Despite heavy sleet and ice from winter storms, forage and wheat crops have shown no noticeable damage this spring, say two Purdue University Extension specialists.

“With the amount of snowfall and ice we received in early February, it was important for farmers to monitor their fields as the snow and ice melted because it could have caused serious damage,” says Keith Johnson, forage crops specialist. “We luckily have not seen or heard of any serious damage that was caused by the winter storms.”

Johnson says farmers should inspect forage fields for heaving and dieback of whole plants or portions of tillers on plants.

“Cool and wet springs can be problematic for the development of many diseases, especially in new stands of alfalfa that have low levels of resistance to the pathogens present,” he says.

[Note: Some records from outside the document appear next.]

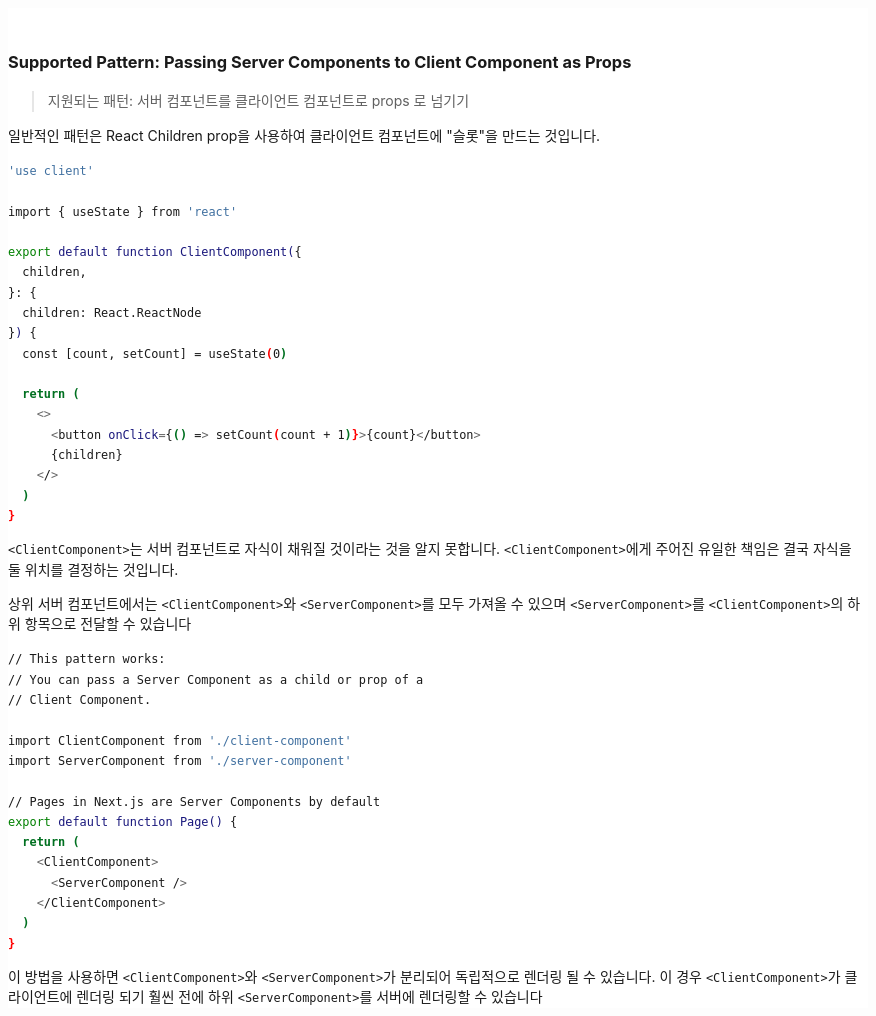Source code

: <br/>

### Supported Pattern: Passing Server Components to Client Component as Props

> 지원되는 패턴: 서버 컴포넌트를 클라이언트 컴포넌트로 props 로 넘기기

일반적인 패턴은 React Children prop을 사용하여 클라이언트 컴포넌트에 "슬롯"을 만드는 것입니다.

```bash
'use client'

import { useState } from 'react'

export default function ClientComponent({
  children,
}: {
  children: React.ReactNode
}) {
  const [count, setCount] = useState(0)

  return (
    <>
      <button onClick={() => setCount(count + 1)}>{count}</button>
      {children}
    </>
  )
}
```

`<ClientComponent>`는 서버 컴포넌트로 자식이 채워질 것이라는 것을 알지 못합니다. `<ClientComponent>`에게 주어진 유일한 책임은 결국 자식을 둘 위치를 결정하는 것입니다.

상위 서버 컴포넌트에서는 `<ClientComponent>`와 `<ServerComponent>`를 모두 가져올 수 있으며 `<ServerComponent>`를 `<ClientComponent>`의 하위 항목으로 전달할 수 있습니다

```bash
// This pattern works:
// You can pass a Server Component as a child or prop of a
// Client Component.

import ClientComponent from './client-component'
import ServerComponent from './server-component'

// Pages in Next.js are Server Components by default
export default function Page() {
  return (
    <ClientComponent>
      <ServerComponent />
    </ClientComponent>
  )
}
```

이 방법을 사용하면 `<ClientComponent>`와 `<ServerComponent>`가 분리되어 독립적으로 렌더링 될 수 있습니다. 이 경우 `<ClientComponent>`가 클라이언트에 렌더링 되기 훨씬 전에 하위 `<ServerComponent>`를 서버에 렌더링할 수 있습니다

“Herbicide selection is important for forage fields. Make sure to select a herbicide that is effective in controlling weeds of concern and know what the restrictions are for the herbicide selected. Knowing the plant-back, grazing and harvesting restrictions are important factors. Crop rotation, grazing management and harvest date are affected by the herbicides used.”

Johnson urges farmers to be on the lookout for alfalfa weevils, as well. He adds that producers should monitor weather conditions and crop development, and make sure machinery is ready to go when it’s time to harvest forage.

As farmers head into the spring-season stage of winter wheat, it’s important to keep scouting fields for potential problems, says Shaun Casteel, wheat specialist. Scout for cold injury, yellowing and plant viruses, Casteel advises. Wheat insects that could be a problem include cereal leaf beetle larvae and Hessian fly larvae.

“Many farmers planted wheat early in the fall, and if they did so before the Hessian fly-free date for their part of the state, their chances of Hessian fly in their fields is much higher,” he says.

The fly-free dates range from Sept. 22 in northern Indiana counties to Oct. 9 in southern counties.